CS 562/662 Natural Language Processing
This course, which is sometimes referred to as Computational Linguistics, covers key models and algorithms that are used for automatic processing of natural language text. In natural language processing (NLP) tasks, inputs are word sequences and the outputs consist of linguistic annotations to those sequences. These annotations are crucial for downstream applications like automatic speech recognition, machine translation, information extraction, and question answering. Students in this course will implement key parts of a natural language pipeline, including text normalization, part-of-speech tagging, named entity recognition, parsing, topic modeling, and sentiment analysis.
Prerequisite: CS/EE 555/655 Analyzing Sequences
This course teaches the fundamentals of spoken dialogue systems. Spoken dialogue systems include components for speech recognition, parsing, semantic interpretation, dialogue management, text generation, speech synthesis, and agent architecture. The course is organized in terms of 3 frameworks for dialogue management: finite-state machines, form-filling, and speech-act reasoning. We examine how speech recognition, parsing, and semantic interpretation fit into each framework. We will also contrast hand-crafting a dialogue manager with using machine learning, namely reinforcement learning.

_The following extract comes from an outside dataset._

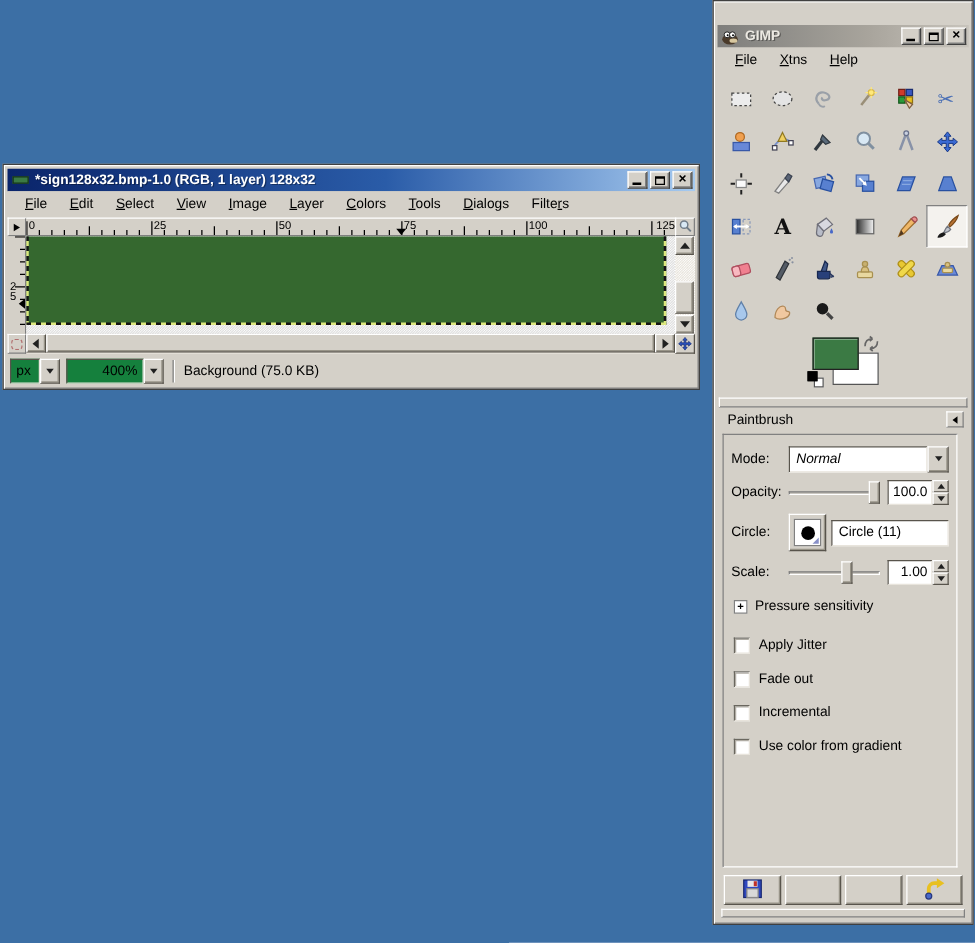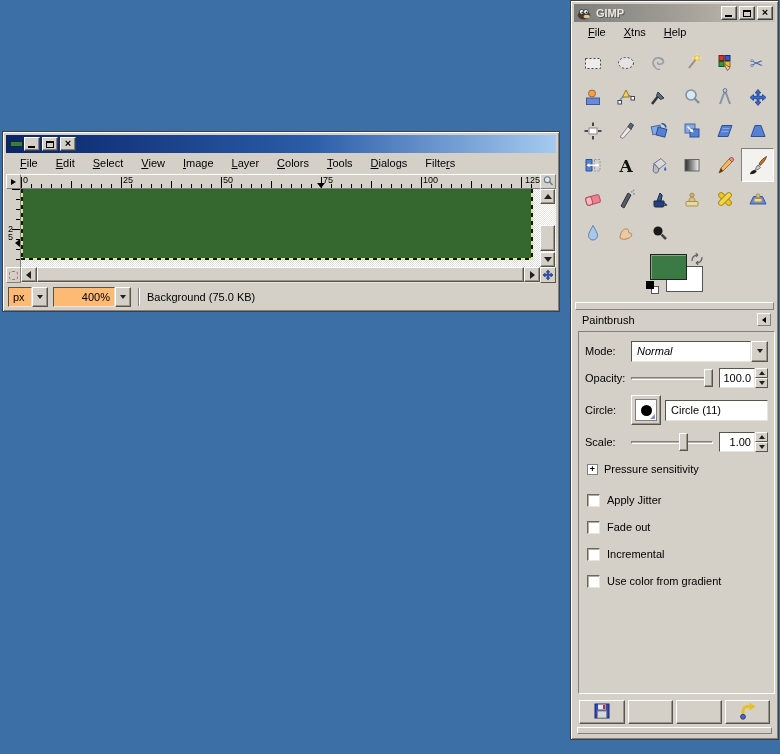"GIMP" .titlebar.inactive { margin-top: none -> 16px }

The course will cover a variety of topics in the general area of information retrieval (IR). An initial series of lectures will cover the fundamentals of IR, with a particular emphasis on applications of modern natural language processing techniques in the field and on evaluation. The remainder of the course will be taught seminar-style, and will consist of a review of selected recent papers from the Information Retrieval literature. To provide a historical perspective, we will also include several classic papers in this review. Example topics to be covered will include (but are not limited to): practical issues related to webcrawling; indexing of raw text and other data, such as word lattices output from speech recognizers; and query expansion and suggestion methods. Issues in IR evaluation will be covered throughout the course. Students will be expected to actively participate in discussions of research papers, and to lead the discussions in several sessions. The course will also include one or more homework assignments and a term project, which will involve implementing and evaluating IR systems.